T. Colin Campbell: I believe the information, I guess. I really believe it. That’s one thing. The other thing is that like other people, I see people now in their older years suffering needlessly. It really angers me to think that, whether they’re members of my own family or friends of ours or just others, it really angers me that so many of these people did not know what they could have known and they didn’t know. They end up the last few years of their lives suffering. I had an occasion to visit a senior home for a while. One of my best friends was there before he passed away. When I would go to a place like that and was in the neighborhood and from time to time meet people there who had just come into the facility who I knew as active people in their lives all of a sudden suffering. That is very motivational. To see people that you may have known suffer in their last days. That’s disgusting, frankly.

Caryn Hartglass: Yeah, it is. So unnecessary.

T. Colin Campbell: Society, we’re warehousing these people.

Caryn Hartglass: I just… January I understand is the time where a lot of people die because they want to keep going for the Christmas and New Year holidays and then they kind of let out in January. I’ve been to a bunch of funerals this last few weeks of people that really didn’t need to go so soon. Very sad, very unfortunate. What about the people that don’t want the information?

T. Colin Campbell: There are some of those. There are those who are protecting industries and that’s their primary job, they feel. They can become very hostile. They can become really nasty and hostile. But then there are also some too who aren’t necessarily connected with any commercial interests, but may be products of their culture for a long time. They have come to really believe very firmly that what they’re doing is the right thing, and want to continue to do that and will not, for example, won’t even hear. They won’t wanna hear a lecture on this topic. They refuse to read a book in this area. You have to wonder about these kind of people. They have just formed a mental block. Wherever it comes from, I’m not sure. But sometimes for ideological, religious, social reasons, they’ve formed a block and they’re not going to hear it, hear anything to do with it. Once they say it, just ignore them. They’ll learn someday. I try not to deal with some of these folks because they can become quite hostile. The other ninety-five percent of people, I’m interested in.
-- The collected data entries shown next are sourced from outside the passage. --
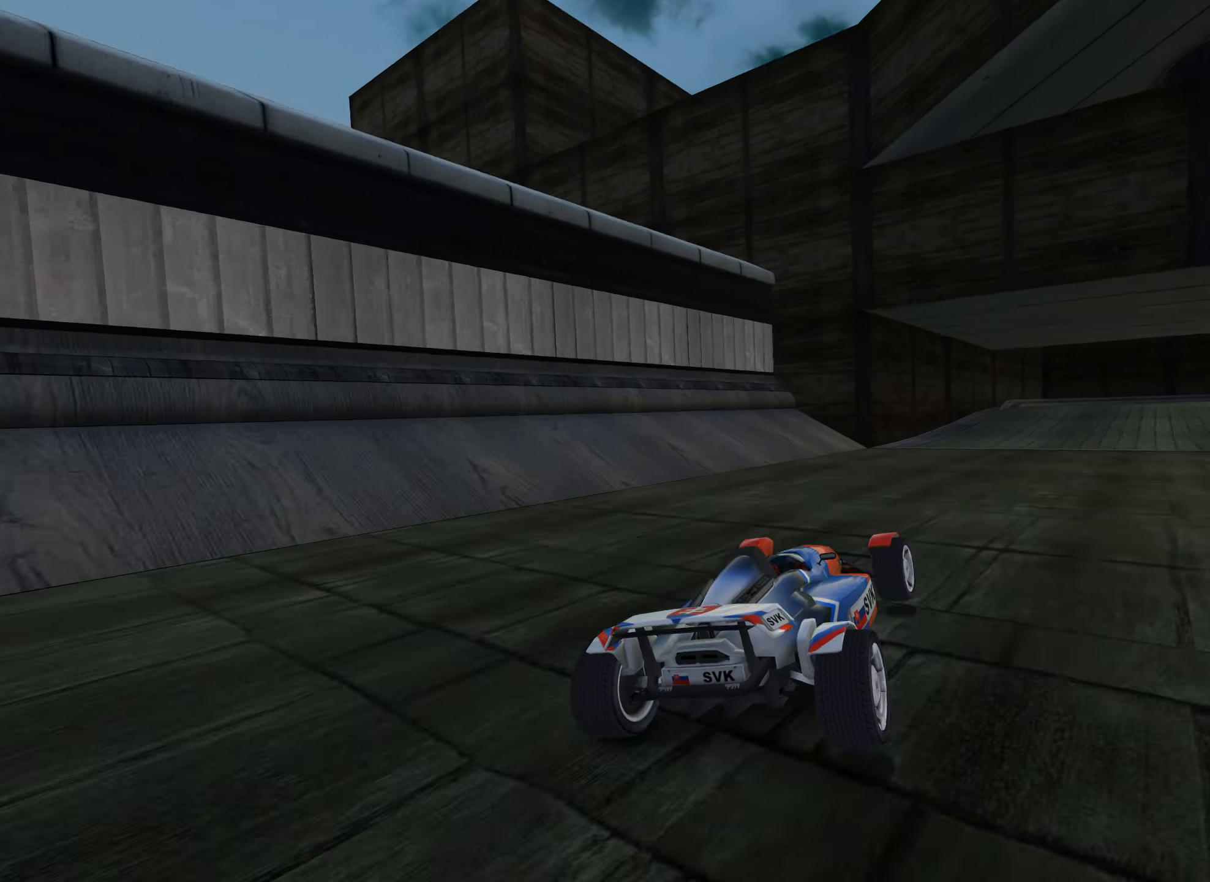
{"keys": ["right", "up"], "events": [[17, "down", "down"], [17, "right", "down"], [117, "down", "up"], [150, "right", "up"], [200, "right", "down"], [234, "down", "down"], [317, "down", "up"]]}
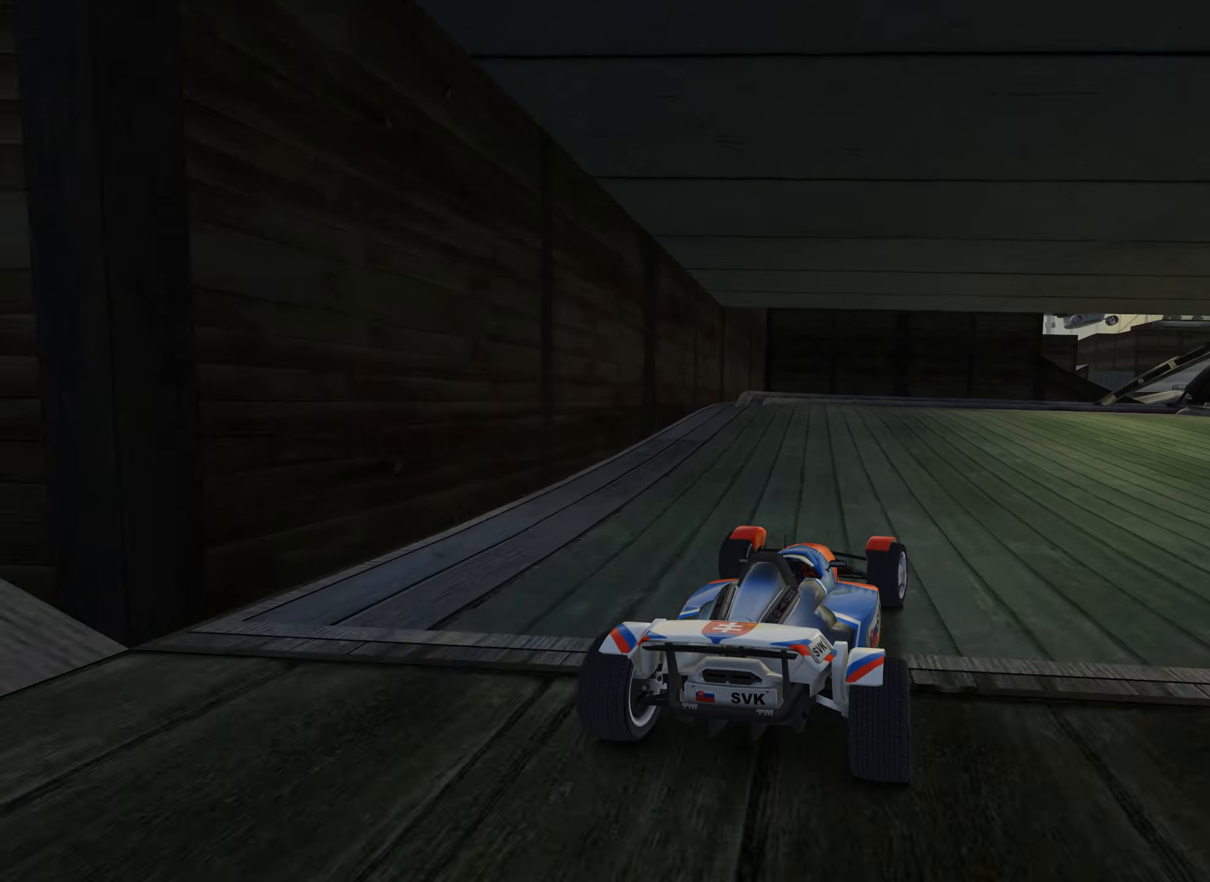
{"keys": ["right", "up"], "events": []}
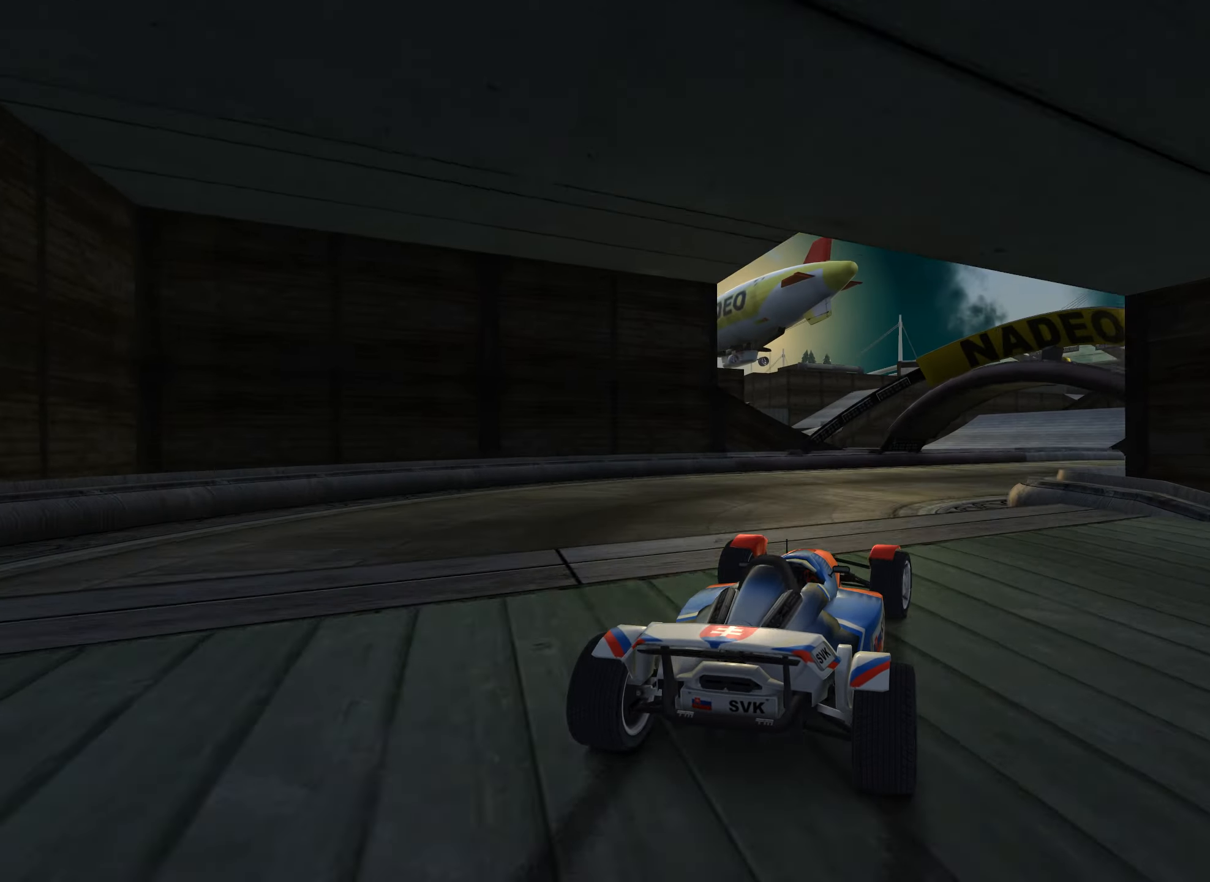
{"keys": ["right", "up"], "events": [[167, "down", "down"], [217, "down", "up"]]}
Caryn Hartglass: The one thing I try and do on this show and everywhere else is to talk about how delicious the food is and how you won’t be deprived. You’ll be satisfied on a very healthy plant-based diet and you get all these wonderful benefits and also doing great things for the planet. But we’re out of time. Dr. Campbell, it was really great talking with you. I could talk to you for another few hours. You have so much wonderful information and passion for this subject, so thank you for what you do.

T. Colin Campbell: Thank you very much for having me.

Caryn Hartglass: You’re welcome. We’ll talk again. Please visit his website, tcolincampbell.org. I’m Caryn Hartglass. This is It’s All About Food. Thanks for listening.